In the listing that follows, locate the line containing "21: (277, 601, 1.48)" and the line containing "38: (197, 270, 1.19)". Retype exactly those two lines and every line between them, and nothing more.

☆ ☆ ☆ ☆ ☆ ☆ ☆

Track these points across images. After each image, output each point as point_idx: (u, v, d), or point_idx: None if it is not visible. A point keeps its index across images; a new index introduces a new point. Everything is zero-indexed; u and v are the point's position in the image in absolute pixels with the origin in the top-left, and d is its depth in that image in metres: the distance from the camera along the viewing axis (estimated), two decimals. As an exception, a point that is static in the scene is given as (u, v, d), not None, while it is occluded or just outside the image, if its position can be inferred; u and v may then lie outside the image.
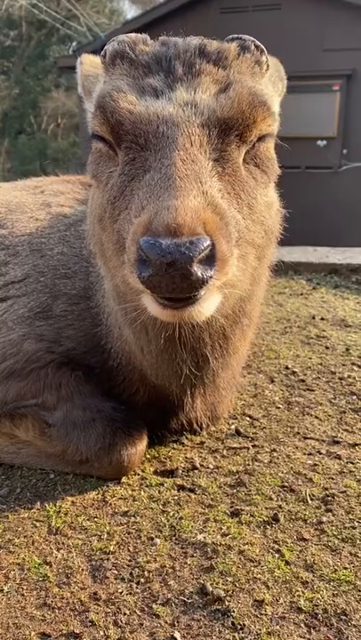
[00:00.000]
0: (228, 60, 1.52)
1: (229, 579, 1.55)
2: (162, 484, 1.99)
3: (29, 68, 25.32)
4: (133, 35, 1.61)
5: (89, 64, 2.00)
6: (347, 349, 3.30)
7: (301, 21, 9.45)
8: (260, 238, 1.62)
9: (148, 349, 1.85)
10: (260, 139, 1.54)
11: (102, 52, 1.64)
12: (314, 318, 3.97)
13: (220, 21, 9.94)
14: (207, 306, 1.33)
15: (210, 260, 1.23)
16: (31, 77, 25.26)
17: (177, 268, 1.17)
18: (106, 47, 1.62)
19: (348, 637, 1.38)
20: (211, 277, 1.23)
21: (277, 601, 1.48)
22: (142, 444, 2.03)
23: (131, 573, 1.59)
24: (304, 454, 2.18)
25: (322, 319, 3.95)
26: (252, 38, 1.60)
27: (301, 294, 4.77)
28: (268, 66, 1.63)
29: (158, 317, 1.39)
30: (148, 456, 2.15)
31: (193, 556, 1.64)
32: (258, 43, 1.60)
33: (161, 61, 1.50)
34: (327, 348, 3.34)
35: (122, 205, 1.46)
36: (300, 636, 1.38)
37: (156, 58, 1.52)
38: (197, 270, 1.19)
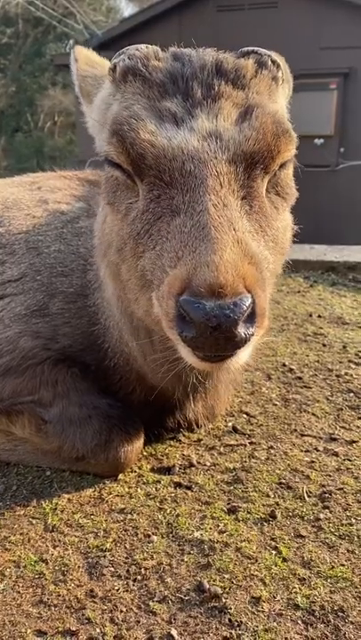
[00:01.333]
0: (246, 79, 1.48)
1: (226, 576, 1.55)
2: (159, 482, 1.98)
3: (26, 66, 25.24)
4: (144, 47, 1.54)
5: (84, 61, 1.95)
6: (344, 347, 3.30)
7: (298, 19, 9.45)
8: (281, 264, 1.61)
9: (152, 359, 1.85)
10: (282, 166, 1.50)
11: (111, 66, 1.57)
12: (311, 316, 3.97)
13: (217, 19, 9.93)
14: (244, 356, 1.31)
15: (251, 317, 1.21)
16: (28, 75, 25.19)
17: (222, 331, 1.16)
18: (115, 61, 1.56)
19: (345, 634, 1.38)
20: (253, 334, 1.22)
21: (274, 598, 1.48)
22: (139, 441, 2.02)
23: (127, 571, 1.58)
24: (301, 451, 2.18)
25: (319, 317, 3.95)
26: (268, 52, 1.56)
27: (299, 292, 4.76)
28: (283, 80, 1.59)
29: (194, 366, 1.36)
30: (144, 453, 2.14)
31: (190, 554, 1.63)
32: (274, 57, 1.56)
33: (177, 81, 1.45)
34: (324, 345, 3.34)
35: (147, 244, 1.41)
36: (298, 633, 1.38)
37: (172, 76, 1.46)
38: (241, 331, 1.18)
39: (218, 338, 1.17)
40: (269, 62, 1.54)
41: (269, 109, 1.44)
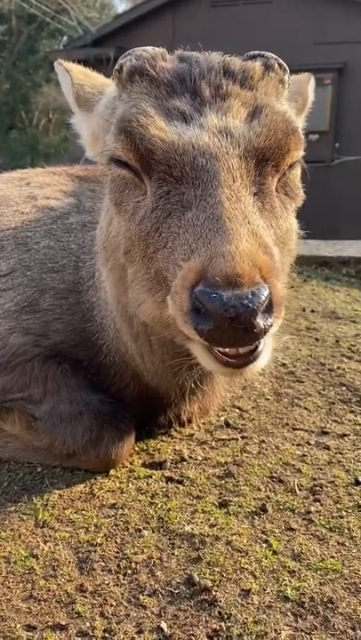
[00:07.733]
0: (254, 81, 1.48)
1: (217, 569, 1.55)
2: (150, 477, 1.98)
3: (20, 63, 25.11)
4: (151, 49, 1.53)
5: (78, 72, 1.93)
6: (337, 341, 3.30)
7: (292, 15, 9.42)
8: (289, 265, 1.61)
9: (150, 360, 1.86)
10: (290, 166, 1.49)
11: (117, 67, 1.56)
12: (304, 310, 3.97)
13: (211, 15, 9.89)
14: (264, 357, 1.28)
15: (268, 307, 1.18)
16: (22, 72, 25.06)
17: (240, 322, 1.12)
18: (122, 62, 1.54)
19: (334, 625, 1.38)
20: (271, 325, 1.18)
21: (264, 590, 1.48)
22: (130, 438, 2.02)
23: (118, 565, 1.58)
24: (293, 445, 2.19)
25: (312, 311, 3.96)
26: (275, 56, 1.56)
27: (292, 287, 4.76)
28: (289, 84, 1.59)
29: (213, 372, 1.33)
30: (136, 448, 2.14)
31: (180, 547, 1.64)
32: (281, 61, 1.56)
33: (185, 81, 1.44)
34: (317, 339, 3.34)
35: (158, 243, 1.38)
36: (287, 625, 1.38)
37: (179, 76, 1.45)
38: (260, 321, 1.14)
39: (236, 329, 1.13)
40: (276, 65, 1.53)
41: (278, 109, 1.45)
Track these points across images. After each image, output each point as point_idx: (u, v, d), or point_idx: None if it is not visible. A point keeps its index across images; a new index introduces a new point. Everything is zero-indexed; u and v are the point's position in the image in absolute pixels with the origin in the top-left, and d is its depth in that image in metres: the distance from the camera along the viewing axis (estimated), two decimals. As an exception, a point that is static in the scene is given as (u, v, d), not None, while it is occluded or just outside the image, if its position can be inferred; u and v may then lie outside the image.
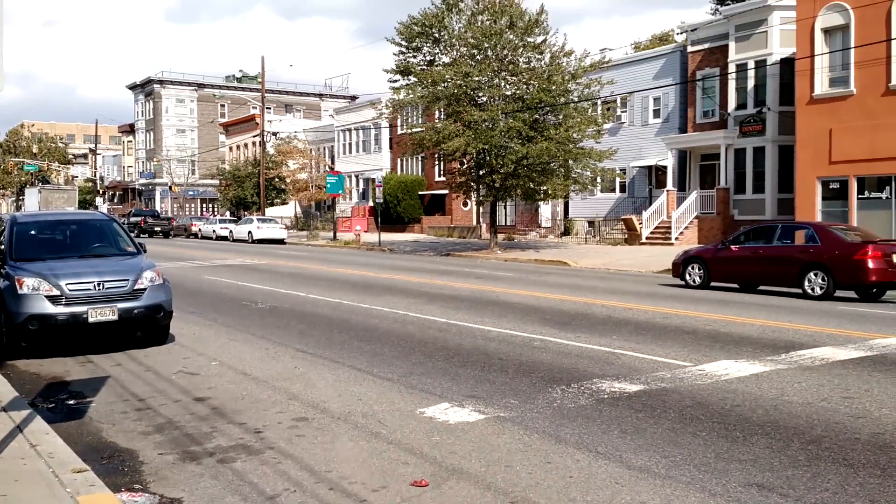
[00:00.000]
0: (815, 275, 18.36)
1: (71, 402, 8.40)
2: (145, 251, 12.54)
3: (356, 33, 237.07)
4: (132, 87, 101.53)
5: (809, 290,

☆ ☆ ☆ ☆ ☆ ☆ ☆

# SOLUTION FOR THIS EXERCISE:
21: (277, 601, 1.48)
22: (142, 444, 2.03)
23: (131, 573, 1.59)
24: (304, 454, 2.18)
25: (322, 319, 3.95)
26: (252, 38, 1.60)
27: (301, 294, 4.77)
28: (268, 66, 1.63)
29: (158, 317, 1.39)
30: (148, 456, 2.15)
31: (193, 556, 1.64)
32: (258, 43, 1.60)
33: (161, 61, 1.50)
34: (327, 348, 3.34)
35: (122, 205, 1.46)
36: (300, 636, 1.38)
37: (156, 58, 1.52)
38: (197, 270, 1.19)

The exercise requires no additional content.